李逋心中稍定,悄然返回客棧。剛進門,杜長纓便迎上來:“宛城三大世家已表態,願派出族中所有修士,助我們劫親。”
秦雲凰眉頭一皺:“全部修士?他們也太熱心了!莫非其中有詐?”
李逋輕哼一聲:“自然是有利可圖。”
秦雲凰湊近追問:“什麼利?”
李逋抬手彈了她一個腦瓜崩:“出門不做功課,臨時抓瞎。”
秦雲凰捂著額頭不服:“那你倒是說說看!”
“南陽刺史王西樓,乃江左王氏三老之一。”李逋壓低聲音:“此人是大景開國功臣。”
秦雲凰驚道:“那我們進城會不會被他察覺?”
李逋冷笑道:“放心,那老頭如今已一百八十歲高齡。所有政務實則早被杜、韓、陰三家的乾吏架空,隻剩個空架子。”
秦雲凰道:“軍權在誰手裡?”
聞言,李逋抬手端茶,秦雲凰嚇了一跳,後退兩步:“彆拿我當那你的小狐妖,再動手動腳,我就把你手指一根根削下來!”

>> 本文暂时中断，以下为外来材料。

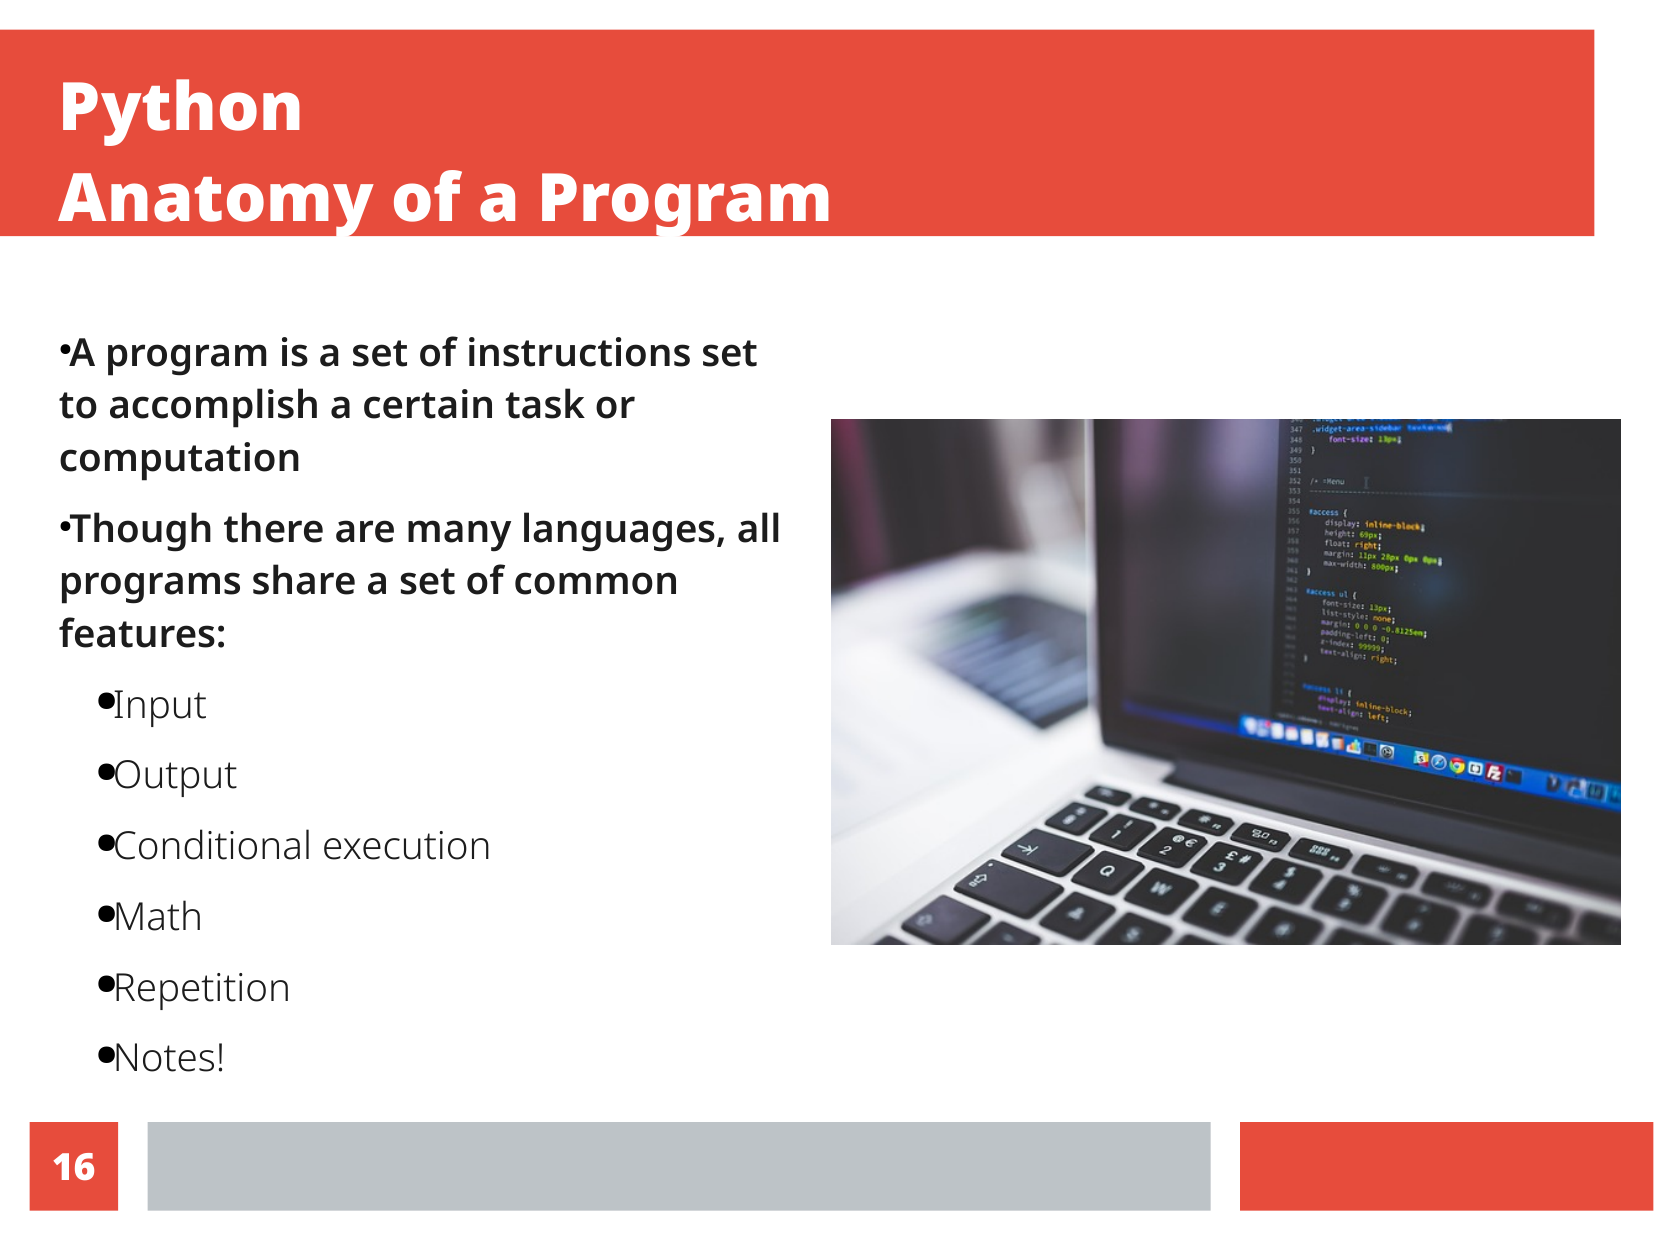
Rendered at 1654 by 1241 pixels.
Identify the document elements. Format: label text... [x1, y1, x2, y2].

list A program is a set of instructions set to accomplish a certain task or computation Though there are many languages, all programs share a set of common features: Input Output Conditional execution Math Repetition Notes! [59, 324, 794, 1093]
picture [831, 419, 1621, 946]
title Python Anatomy of a Program [59, 59, 1595, 207]
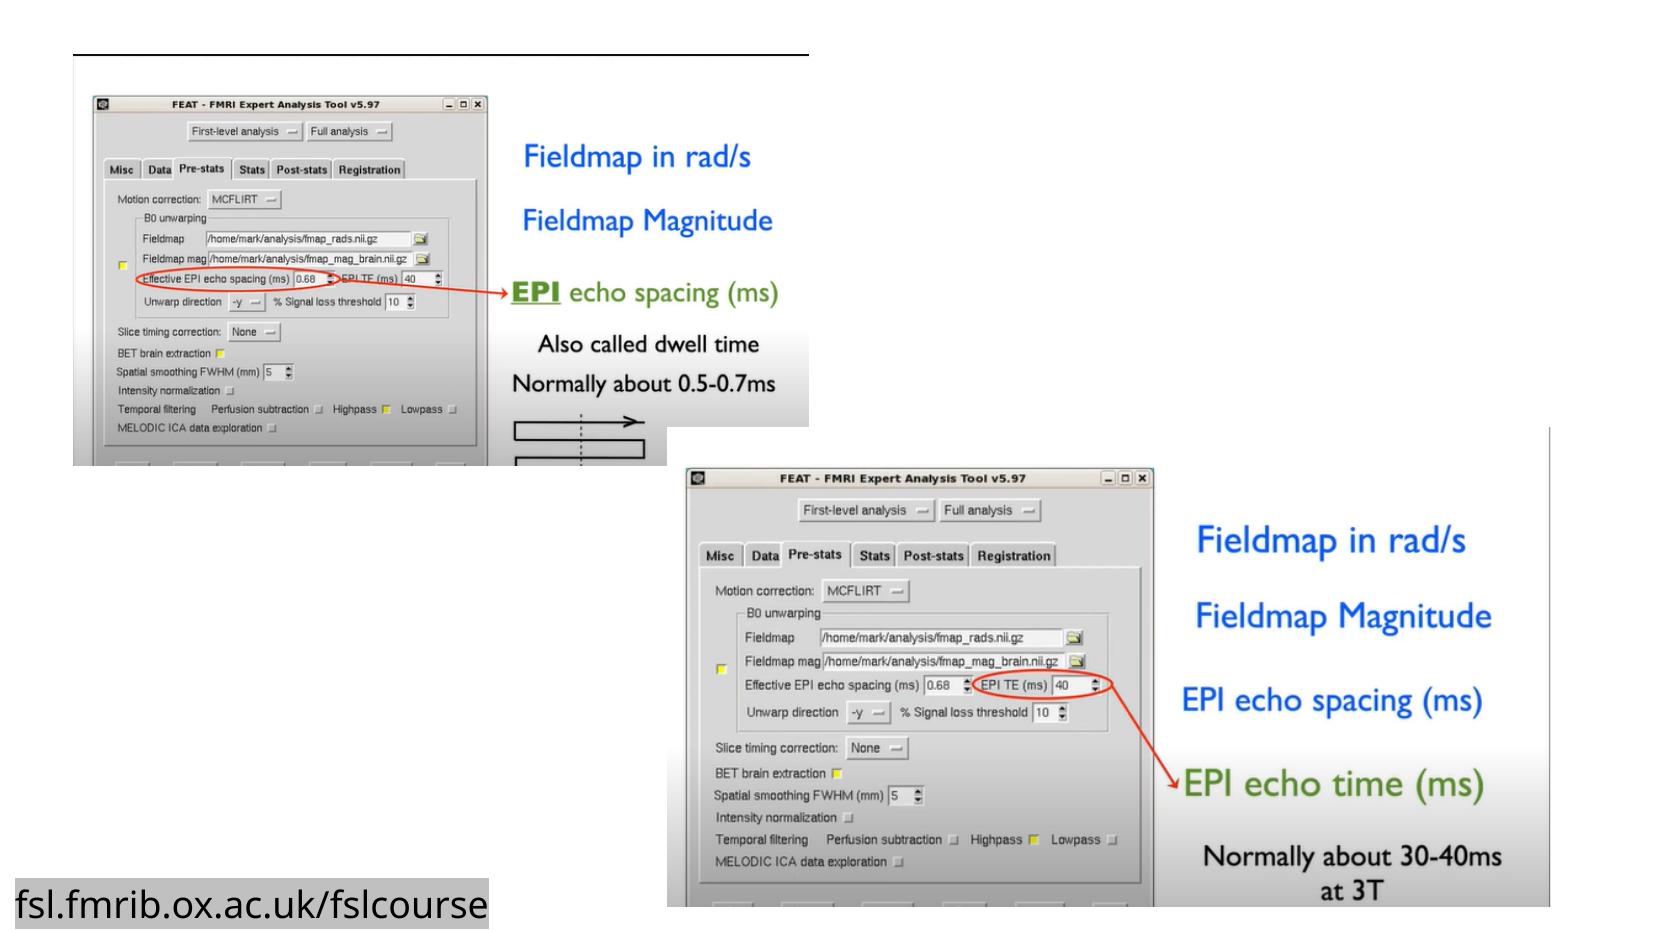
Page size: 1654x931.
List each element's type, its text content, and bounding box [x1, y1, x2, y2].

李逋白她一眼,道:“宛城有兩支駐軍,分彆為牙門軍和淯口水營。牙門將軍王封是王西樓的長孫,統率兩千五百人,駐紮在城東。淯口水營是朝廷新派來的都尉,叫周初三,率精兵一千五,戰艦十艘,駐紮白河附近。”
秦雲凰道:“沒有軍權一切等於白搭。”
李逋道:“你讓我說完。這事沒有那麼簡單,我們可能卷進來一場朝廷與王氏的暗中爭鬥之中。王氏占據荊州,而宛城作為荊州北部軍事重鎮,西通武關,北拒雒邑,為天下喉襟。賈謐和奉天司都不會放任在王氏在此地做大,必需要采取措施。”
秦雲凰道:“你是說,那周初三會幫助我們。”
李逋搖搖頭:“不是我們,而是朝廷要借機將王家勢力趕出南陽。不過我也不敢篤定。”
時值三更,派出去的風信堂司衛從京都趕回,送來澹台司長的信。
李逋拆開信,上寫:周初三,原潼關守將,關破後本應問斬,朝廷念其舊功,貶為南陽淯口水營都尉。此人可信,計劃早已與他言明,他會配合三家剿滅叛亂。無咎,你們不該去南陽,若為私事,請速歸豐都,勿要涉險。若為公事,更當謹慎,切莫卷入朝廷與世家之爭。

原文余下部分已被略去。